Set throughout the late-1300s, The Last Duel follows a pair of French soldiers and friends, Jean de Carrouges (Matt Damon) and Jacques Le Gris (Adam Driver), who return from battle only to have their lives diverge on very different paths. Carrouges struggles financially and is forced to earn money by repeatedly fighting for his King Charles VI. Conversely, Le Gris cozies up with the King’s cousin, Lord Pierre (Ben Affleck), becoming his trusty sidekick and immediately living a bourgeois lifestyle. As Le Gris does the bidding of his Lord, which often comes at the expense of his friendship with Carrouges, tensions between the two men finally reach a boiling point when Carrouges’ wife, Marguerite (Jodie Comer), accuses Le Gris of rape. The medieval response is to have these two men duel to the death, with the belief that God would only allow the person telling the truth to win the battle.

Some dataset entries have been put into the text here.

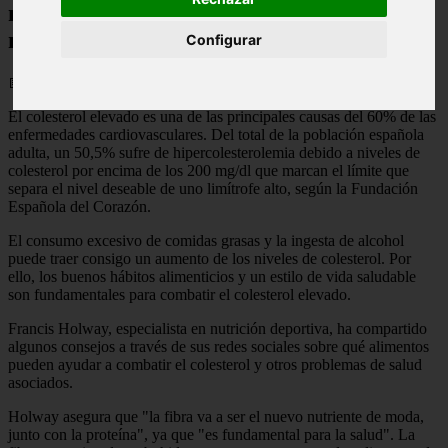
nutrición: "La fibra va a ser el nuevo
nutriente de moda"
Configurar
📅 31/05/2026
El colesterol elevado es una de las principales causas del 60% de las
enfermedades cardiovasculares. Del total de la población española
adulta, un 50,5% sufre de hipercolesterolemia debido a niveles de
colesterol por encima de los 200 mg/dl que marcan el límite que
separa el nivel deseable de uno limítrofe alto, según la Fundación
Española del Corazón.
El consumo excesivo de comidas grasas y la ingesta de alcohol
puede traer consigo un aumento de los niveles de colesterol. Por
ello, los buenos hábitos alimenticios y un estilo de vida saludable
son fundamentales para combatir el colesterol elevado.
Francis Holway, especialista en nutrición deportiva, ha compartido
algunos consejos a través de sus redes sociales sobre qué alimentos
pueden ayudar a combatir el colesterol y otros problemas de salud
asociados.
Holway asegura que "la fibra va a ser el nuevo nutriente de moda,
junto con la proteína", ya que "es fundamental para la salud". La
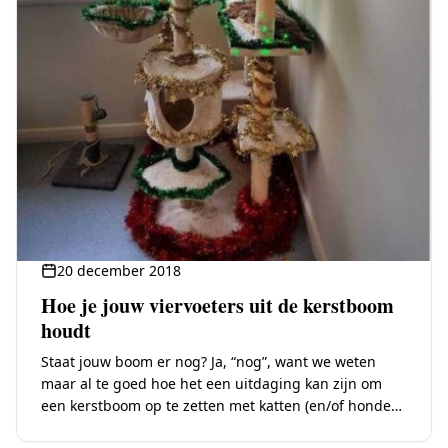
20 december 2018
Hoe je jouw viervoeters uit de kerstboom
houdt
Staat jouw boom er nog? Ja, “nog”, want we weten
maar al te goed hoe het een uitdaging kan zijn om
een kerstboom op te zetten met katten (en/of honden)
…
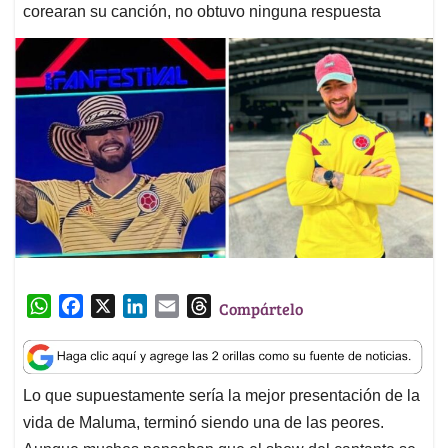
corearan su canción, no obtuvo ninguna respuesta
W
F
X
L
E
T
Compártelo
h
a
i
m
h
a
c
n
a
r
t
e
k
i
e
Lo que supuestamente sería la mejor presentación de la
s
b
e
l
a
vida de Maluma, terminó siendo una de las peores.
A
o
d
d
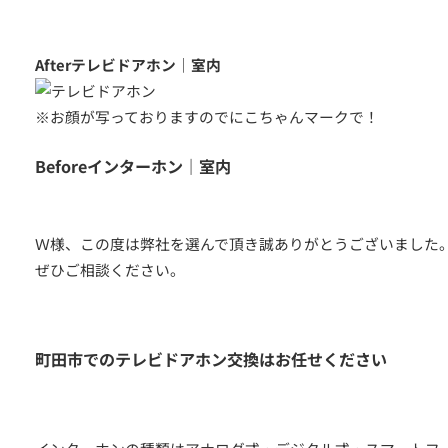
Afterテレビドアホン｜室内
※お顔が写っておりますのでにこちゃんマークで！
Beforeインターホン｜室内
Ｗ様、この度は弊社を選んで頂き誠ありがとうございました
ぜひご相談ください。
つの無料サービス
施工事例
町田市でのテレビドアホン交換はお任せください
お客様の声
代表挨拶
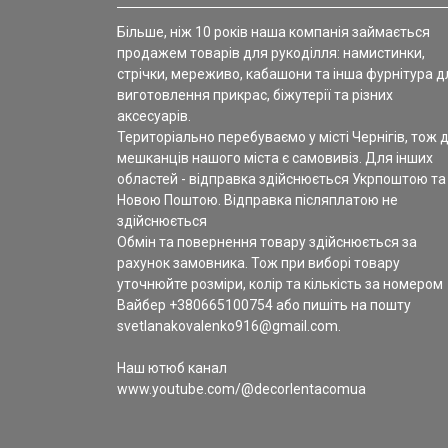
Більше, ніж 10 років наша компанія займається
продажем товарів для рукоділля: намистинки,
стрічки, мереживо, кабашони та інша фурнітура д
виготовлення прикрас, біжутерії та різних
аксесуарів.
Територіально перебуваємо у місті Чернігів, тож 
мешканців нашого міста є самовивіз. Для інших
областей - відправка здійснюється Укрпоштою та
Новою Поштою. Відправка післяплатою не
здійснюється
Обмін та повернення товару здійснюється за
рахунок замовника. Тож при виборі товару
уточнюйте розміри, колір та кількість за номером
Вайбер +380665100754 або пишіть на пошту
svetlanakovalenko916@gmail.com.
Наш ютюб канал
www.youtube.com/@decorlentacomua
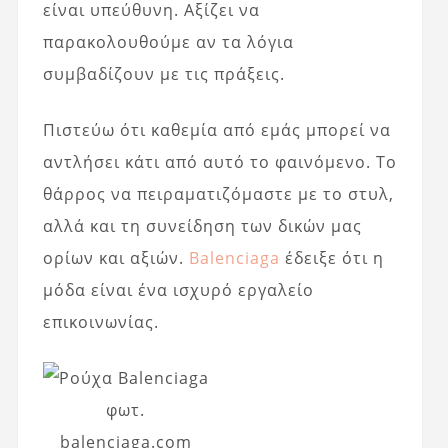
είναι υπεύθυνη. Αξίζει να
παρακολουθούμε αν τα λόγια
συμβαδίζουν με τις πράξεις.
Πιστεύω ότι καθεμία από εμάς μπορεί να
αντλήσει κάτι από αυτό το φαινόμενο. Το
θάρρος να πειραματιζόμαστε με το στυλ,
αλλά και τη συνείδηση των δικών μας
ορίων και αξιών.
Balenciaga
έδειξε ότι η
μόδα είναι ένα ισχυρό εργαλείο
επικοινωνίας.
φωτ.
balenciaga.com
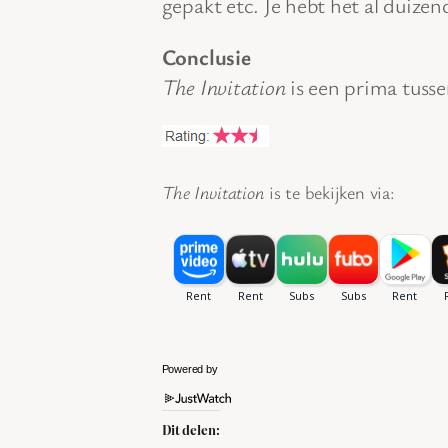
gepakt etc. Je hebt het al duizen
Conclusie
The Invitation
is een prima tusse
The Invitation
is te bekijken via:
Powered by
Dit delen:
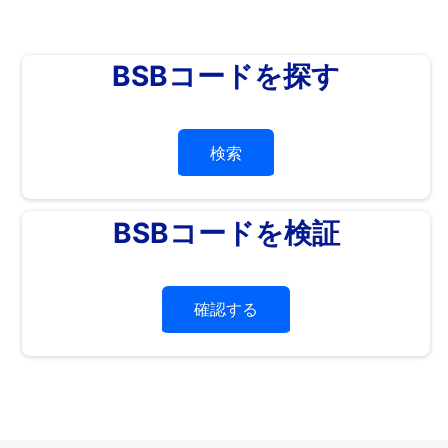
BSBコードを探す
検索
BSBコードを検証
確認する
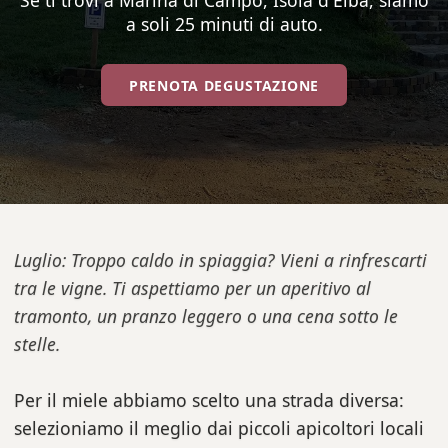
Se ti trovi a Marina di Campo, Isola d'Elba, siamo
a soli 25 minuti di auto.
PRENOTA DEGUSTAZIONE
Luglio: Troppo caldo in spiaggia? Vieni a rinfrescarti
tra le vigne. Ti aspettiamo per un aperitivo al
tramonto, un pranzo leggero o una cena sotto le
stelle.
Per il miele abbiamo scelto una strada diversa:
selezioniamo il meglio dai piccoli apicoltori locali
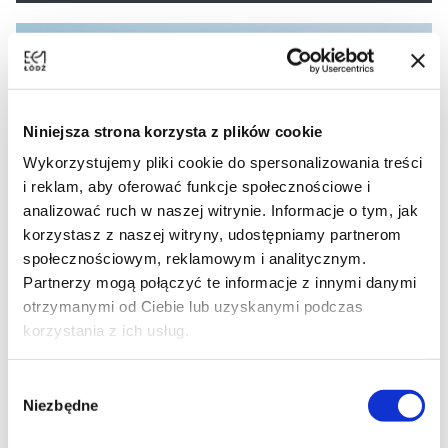
Niniejsza strona korzysta z plików cookie
Wykorzystujemy pliki cookie do spersonalizowania treści
i reklam, aby oferować funkcje społecznościowe i
analizować ruch w naszej witrynie. Informacje o tym, jak
15 lat Łódź Film Commission
korzystasz z naszej witryny, udostępniamy partnerom
społecznościowym, reklamowym i analitycznym.
Więcej
Partnerzy mogą połączyć te informacje z innymi danymi
otrzymanymi od Ciebie lub uzyskanymi podczas
korzystania z ich usług.
Wybór
Niezbędne
zgody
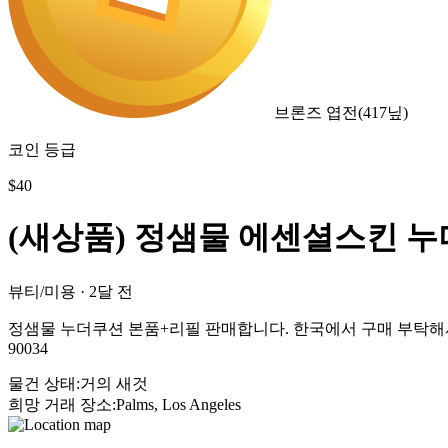
브론즈 엽전
(
417
닢)
코인 등급
$
40
(새상품) 정샘물 에센셜스킨 누더쿠
뷰티/미용
·
2달 전
정샘물 누더쿠션 본품+리필 판매합니다. 한국에서 구매 부탁해서 가져왔는데
90034
물건 상태
:
거의 새것
희망 거래 장소
:
Palms, Los Angeles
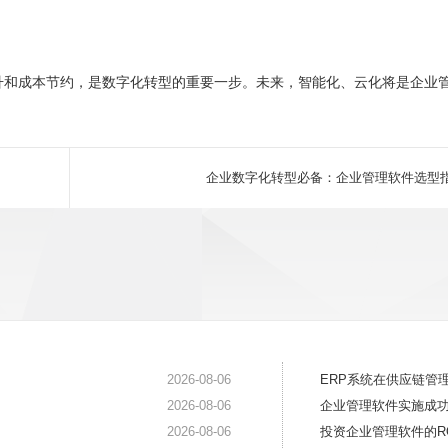
升和成本节约，是数字化转型的重要一步。未来，智能化、云化将是企业
企业数字化转型必备：企业管理软件选型
2026-08-06
ERP系统在供应链管
2026-08-06
企业管理软件实施成
2026-08-06
投资企业管理软件的R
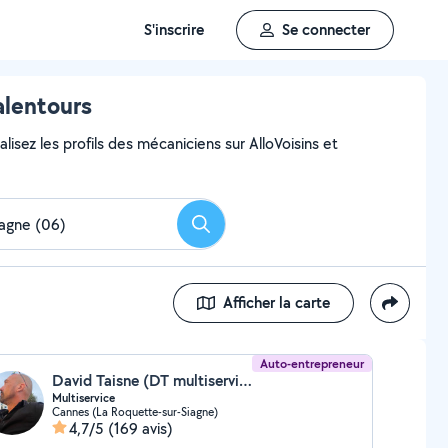
S'inscrire
Se connecter
alentours
lisez les profils des mécaniciens sur AlloVoisins et
Rechercher
Afficher la carte
Auto-entrepreneur
David Taisne (DT multiservice)
Multiservice
Cannes (La Roquette-sur-Siagne)
4,7/5
(169 avis)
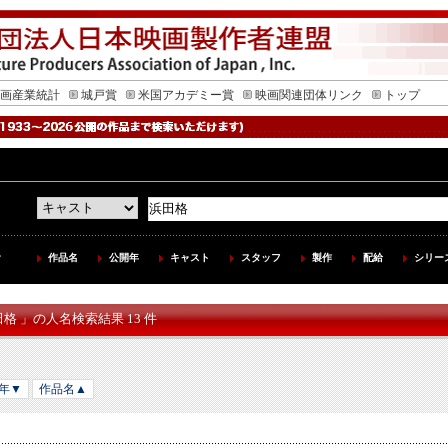
画産業統計
城戸賞
米国アカデミー賞
映画関連団体リンク
トップ
作品名
公開年
キャスト
スタッフ
製作
配給
シリー
田格 」の人名検索結果 13 件
年▼
作品名▲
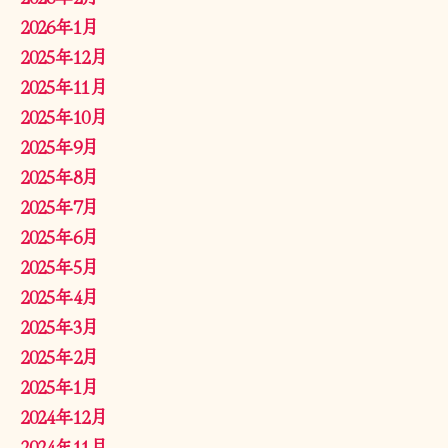
2026年1月
2025年12月
2025年11月
2025年10月
2025年9月
2025年8月
2025年7月
2025年6月
2025年5月
2025年4月
2025年3月
2025年2月
2025年1月
2024年12月
2024年11月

Ridley Scott’s latest epic utilizes a three-chapter narrative structure, each of which follows a different character’s unique perspective of the film’s events. Such an approach can cloud the truth for audiences, as subtle differences in each person’s recollection inevitably cast themselves in the best light possible. This can often be a frustrating method of storytelling in certain instances, but The Last Duel’s three scribes, Damon, Affleck and Holofcener, keep the inconsistencies small and make their vision clear enough to easily enjoy this format. In fact, The Last Duel grows more interesting with each new vantage point, easing what could have otherwise been a strenuous running time that journeys north of two-and-a-half hours. Consequently, the film is at its finest during Holofcener’s powerful third act, which is told from the perspective of our victim, Marguerite de Carrouges, and one that Scott purposefully captions as “the truth”. It’s here where you’ll catch yourself playfully laughing-off the outdated discussions of 14th century beliefs regarding women and “science”. Yet, this mocking tone shifts quickly to a cringe-worthy realization of just how little progress we have made as a society in our attitudes to women in general and especially as victims. Scott and his trio of writers brilliantly show a scarred woman whose life rests in the hands of the same two men who have contributed to these physical, emotional and psychological wounds, and all she can do is sit idly by as a spectator in a man’s world. The Last Duel offers no shortage of poignant social insight without being overly preachy, serving as a true testament to the great value found within Scott’s latest epic period piece.